To fill you in on my whereabouts since the Marine bondage, as briefly as I can: I got out of Duke in ’47 and went to N.Y. and became the most unsuccessful editor that McGraw-Hill ever had. After this debacle I decided that there was only one thing left to do and that was to redeem myself by writing a book that would expose McGraw-Hill. Well, this didn’t turn out very well as a leitmotif, but I did hole up in Nyack, N.Y., and wrote a spook-ridden, guilt-laden, desperate novel about Virginia which, as you probably know, came out in 1951. After that I bummed around in Paris for a year or so, and got a fellowship to the American Academy in Rome, where I went for a most unprofitable year—except for the exposure to Italy and for meeting Rose there. We were married, amid much panoply, at Michelangelo’s Campidoglio. When we came back we spent a year in New York—a total waste of time—and since early 1955 we’ve been holed up here in Roxbury. Probably the most unexciting career a youngish writer has had since the days of Walter Pater.

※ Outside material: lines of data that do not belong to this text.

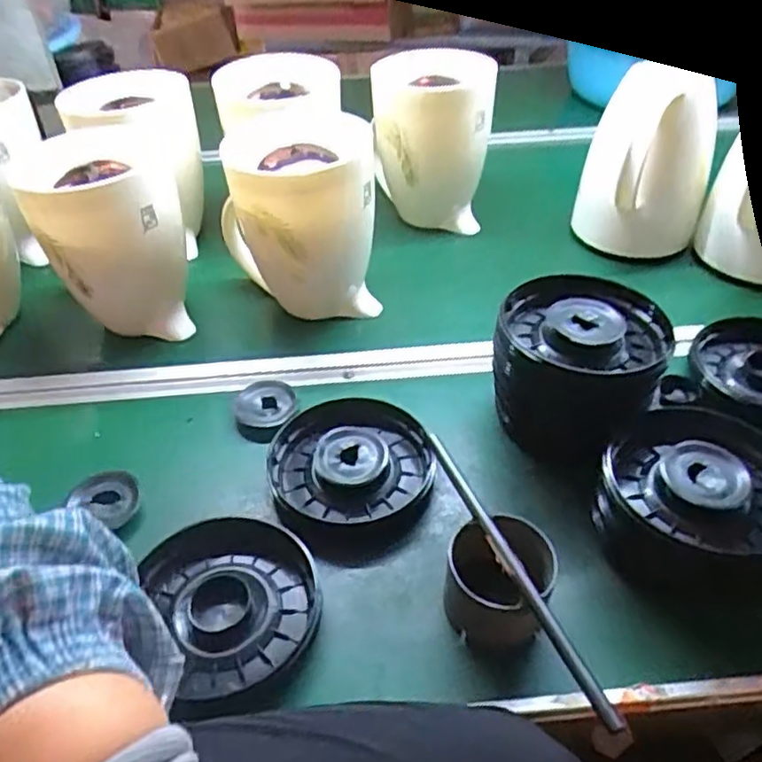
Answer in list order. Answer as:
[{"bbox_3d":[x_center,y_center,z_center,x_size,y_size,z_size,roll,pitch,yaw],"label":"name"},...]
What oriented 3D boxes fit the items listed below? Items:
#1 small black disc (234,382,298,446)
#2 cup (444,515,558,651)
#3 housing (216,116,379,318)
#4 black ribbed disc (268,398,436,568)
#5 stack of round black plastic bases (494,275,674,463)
[{"bbox_3d":[-0.108,0.031,0.619,0.057,0.019,0.071,-8,41,-7],"label":"small black disc"},{"bbox_3d":[0.083,0.140,0.474,0.071,0.063,0.071,-1,41,1],"label":"cup"},{"bbox_3d":[-0.080,-0.153,0.686,0.147,0.188,0.141,0,41,3],"label":"housing"},{"bbox_3d":[-0.022,0.077,0.563,0.137,0.033,0.144,-1,41,1],"label":"black ribbed disc"},{"bbox_3d":[0.168,-0.006,0.577,0.141,0.112,0.128,10,42,14],"label":"stack of round black plastic bases"}]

At present I am under contract to Random House for a novel, and am 800+ monstrous pages along toward the end. I don’t think it will ever end, although now I am so far up to my ears in it that I don’t really care. What with sputniks, Lawrence Welk, critics and God knows what else, the novel seems to me a fairly useless form of expression, as is “art” increasingly in general, but I have made my bed and will try to fit into it somehow. I can always console myself with the fact that there are worse things to be doing—and there really are: working for B.B.D. & O., for instance, or working one’s self up the ladder in the United States Marine Corps. Or writing for television. In the meantime, parts of this novel really aren’t half bad. It’s laid in Italy and is full of murder and rape and all sorts of romantic trash, and will appeal mainly to the discontented middle-class
matrons who make up the bulk of our reading population anyway, but parts of it are really O.K. and the hero—a true
enfant du siècle
, full of all sorts of morbid longings—is, I think, a very successful creation.